Under the federal RFS, signed into law in 2007, refiners, blenders and importers must use 13.2 billion gallons of ethanol in 2012. That same law allows governors to formally petition the EPA for mandate relief, and the governors of Arkansas and North Carolina did so in August.
In his letter, Arkansas Gov. Mike Beebe says the drought has exacerbated the problem of high corn prices and a shortage of grain supplies, but he points to the RFS as being an underlying cause as well.
“Ethanol production now consumes approximately 40 percent of the U.S. corn crop,” he wrote, “and the cost of corn for use in food production has increased by 193 percent since 2005.”
In addition to the governors’ request, the EPA received two congressional letters (one from 156 members of the House, another from 23 members of the Senate) calling for relief from the mandate.
“Food producers have been saying for years that this was going to happen; well, it’s happened,” says
Thomas Elam, an agricultural consultant at Indiana-based FarmEcon LLC who supports eliminating the ethanol mandate or, at least, modifying the RFS.
But how much relief would be provided by lightening the mandate? Agricultural economists at Purdue University and Iowa State University tried to answer that question in separate studies released in August.
Depending on the severity of the drought, market conditions and the extent of the waiver, Purdue researchers concluded that the impact could be anywhere from “zero to $1.30 per bushel for corn.”
Iowa State’s Bruce Babcock estimates a 7.8 percent drop in the price of corn — an indication that providing “additional flexibility on ethanol mandates may not result in as large a drop in feed costs as they [livestock producers] hope,” he concluded.
Ethanol advocates also point to the work of another Iowa State professor, Dermot Hayes. In a study released this year, Hayes concluded that ethanol has significantly increased the nation’s fuel supply and reduced wholesale gasoline prices, by an average of $1.09 per gallon in 2011. The reduction, Hayes says, was even more pronounced in the Midwest. Four years ago, the EPA denied a request by the governor of Texas to reduce the ethanol mandate by 50 percent.

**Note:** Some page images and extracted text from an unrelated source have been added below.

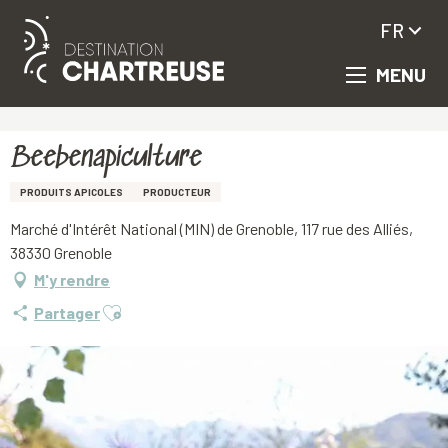
FR
MENU
Aller
Accueil
Beebenapiculture
au
contenu
principal
Beebenapiculture
PRODUITS APICOLES
PRODUCTEUR
Marché d'Intérêt National (MIN) de Grenoble, 117 rue des Alliés,
38330 Grenoble
M'y rendre
Ajouter aux favoris
Partager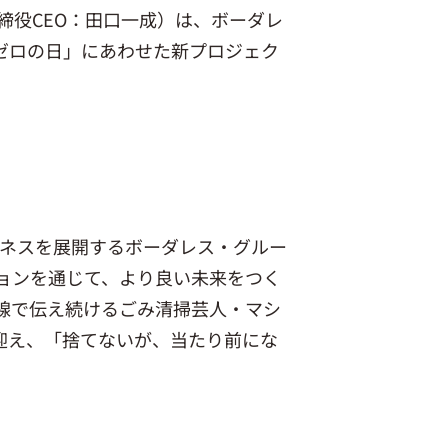
締役CEO：田口一成）は、ボーダレ
ミゼロの日」にあわせた新プロジェク
ジネスを展開するボーダレス・グルー
ションを通じて、より良い未来をつく
線で伝え続けるごみ清掃芸人・マシ
に迎え、「捨てないが、当たり前にな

Federal officials concluded then that the mandate was not doing “severe harm” to the economy — the criterion that the EPA must use in deciding whether to grant a waiver.
This time around, Elam says, the agency will only grant a waiver if more political pressure is applied by consumers (who could feel the impact in the form of higher food prices) and livestock groups. Another factor, Elam adds, will be the exact severity of the drought and its impact on corn supplies.
Congress could also move to change the RFS. Proposals have already been introduced to eliminate the ethanol mandate altogether or to link the blending requirement to the amount of U.S. corn supplies.
Under existing law, the ethanol mandate will rise to a maximum of 15 billion gallons in 2015.
The total RFS increases to 36 billion gallons by 2022; as written, the law envisions a greater use of renewable fuels that do not use corn, such as cellulosic ethanol.
Elam believes the higher RFS “will become substantially more unworkable” due to factors such as a lack of commercially viable cellulosic ethanol and the failure of E85 to make a dent in the gasoline market.
No region has more of a stake in the outcome of this food vs. fuels debate than the 11-state Midwest, home to 87 percent of U.S. ethanol production. According to an economic analysis done for the Renewable Fuels Association, the ethanol industry in 2011 was directly responsible for 90,200 jobs and contributed $42.4 billion (both direct and indirect) to the nation’s gross domestic product.
These economic impacts are concentrated in the Midwest, but the region also has a large livestock industry: It is home to five of the nation’s 10 highest-producing livestock states (see table).